What is required
Each entry below should be echoed exactly, with pictures omitted.

(Extracted data entries)
::::

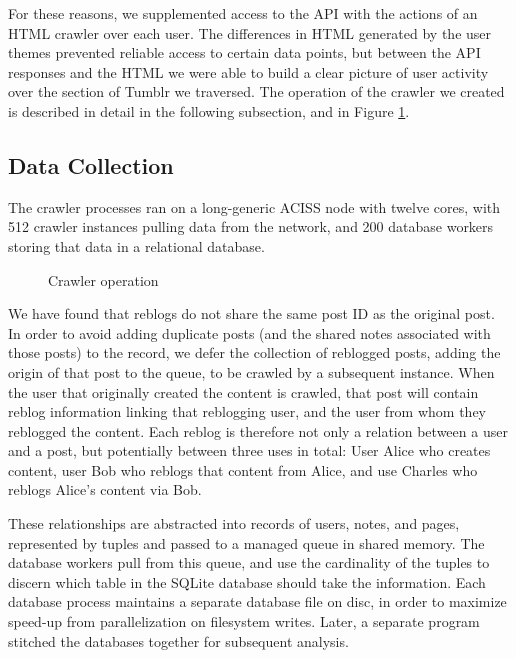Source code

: For these reasons, we supplemented access to the API with the actions 
of an HTML crawler over each user.  The differences in HTML generated 
by the user themes prevented reliable access to certain data points, 
but between the API responses and the HTML we were able to build a 
clear picture of user activity over the section of Tumblr we 
traversed.  The operation of the crawler we created is described 
in detail in the following subsection, and in Figure \ref{crawler}.

\subsection{Data Collection}

The crawler processes ran on a long-generic ACISS node with twelve 
cores, with 512 crawler instances pulling data from the network, 
and 200 database workers storing that data in a relational database.

\begin{figure}
  
  \caption{Crawler operation}\label{crawler}
\end{figure}

We have found that reblogs do not share the same post ID as the original 
post.  In order to avoid adding duplicate posts (and the shared notes 
associated with those posts) to the record, we defer the collection of 
reblogged posts, adding the origin of that post to the queue, to be 
crawled by a subsequent instance.  When the user that originally 
created the content is crawled, that post will contain reblog 
information linking that reblogging user, and the user from whom they 
reblogged the content.  Each reblog is therefore not only a 
relation between a user and a post, but potentially between three 
uses in total: User Alice who creates content, user Bob who reblogs 
that content from Alice, and use Charles who reblogs Alice's content 
via Bob.


These relationships are abstracted into records of users, notes, and pages, 
represented by tuples and passed to a managed queue in 
shared memory.  The database workers pull from this queue, and use 
the cardinality of the tuples to discern which table in the SQLite 
database should take the information.  Each database process 
maintains a separate database file on disc, in order to maximize 
speed-up from parallelization on filesystem writes.  Later, a 
separate program stitched the databases together for subsequent 
analysis.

::::

Exercise output
Source code

: For these reasons, we supplemented access to the API with the actions 
of an HTML crawler over each user.  The differences in HTML generated 
by the user themes prevented reliable access to certain data points, 
but between the API responses and the HTML we were able to build a 
clear picture of user activity over the section of Tumblr we 
traversed.  The operation of the crawler we created is described 
in detail in the following subsection, and in Figure \ref{crawler}.

\subsection{Data Collection}

The crawler processes ran on a long-generic ACISS node with twelve 
cores, with 512 crawler instances pulling data from the network, 
and 200 database workers storing that data in a relational database.

\begin{figure}
  
  \caption{Crawler operation}\label{crawler}
\end{figure}

We have found that reblogs do not share the same post ID as the original 
post.  In order to avoid adding duplicate posts (and the shared notes 
associated with those posts) to the record, we defer the collection of 
reblogged posts, adding the origin of that post to the queue, to be 
crawled by a subsequent instance.  When the user that originally 
created the content is crawled, that post will contain reblog 
information linking that reblogging user, and the user from whom they 
reblogged the content.  Each reblog is therefore not only a 
relation between a user and a post, but potentially between three 
uses in total: User Alice who creates content, user Bob who reblogs 
that content from Alice, and use Charles who reblogs Alice's content 
via Bob.


These relationships are abstracted into records of users, notes, and pages, 
represented by tuples and passed to a managed queue in 
shared memory.  The database workers pull from this queue, and use 
the cardinality of the tuples to discern which table in the SQLite 
database should take the information.  Each database process 
maintains a separate database file on disc, in order to maximize 
speed-up from parallelization on filesystem writes.  Later, a 
separate program stitched the databases together for subsequent 
analysis.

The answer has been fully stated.